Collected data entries
- - - -
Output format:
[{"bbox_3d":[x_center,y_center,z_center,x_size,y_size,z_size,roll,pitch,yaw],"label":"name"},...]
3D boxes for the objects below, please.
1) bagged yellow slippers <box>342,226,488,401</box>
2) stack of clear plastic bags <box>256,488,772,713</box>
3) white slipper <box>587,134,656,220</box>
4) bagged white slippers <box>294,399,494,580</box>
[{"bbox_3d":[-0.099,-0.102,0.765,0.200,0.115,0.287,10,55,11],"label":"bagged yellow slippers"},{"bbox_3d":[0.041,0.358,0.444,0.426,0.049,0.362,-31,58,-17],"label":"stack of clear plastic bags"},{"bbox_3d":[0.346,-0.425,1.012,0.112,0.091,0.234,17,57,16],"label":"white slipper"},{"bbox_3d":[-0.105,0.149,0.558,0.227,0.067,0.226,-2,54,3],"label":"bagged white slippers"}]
- - - -
Set down the whole of the data, exactly as it stands.

Output format:
[{"bbox_3d":[x_center,y_center,z_center,x_size,y_size,z_size,roll,pitch,yaw],"label":"name"},...]
3D boxes for the objects below, please.
1) bagged yellow slippers <box>342,226,488,401</box>
2) stack of clear plastic bags <box>256,488,772,713</box>
3) white slipper <box>587,134,656,220</box>
4) bagged white slippers <box>294,399,494,580</box>
[{"bbox_3d":[-0.099,-0.102,0.765,0.200,0.115,0.287,10,55,11],"label":"bagged yellow slippers"},{"bbox_3d":[0.041,0.358,0.444,0.426,0.049,0.362,-31,58,-17],"label":"stack of clear plastic bags"},{"bbox_3d":[0.346,-0.425,1.012,0.112,0.091,0.234,17,57,16],"label":"white slipper"},{"bbox_3d":[-0.105,0.149,0.558,0.227,0.067,0.226,-2,54,3],"label":"bagged white slippers"}]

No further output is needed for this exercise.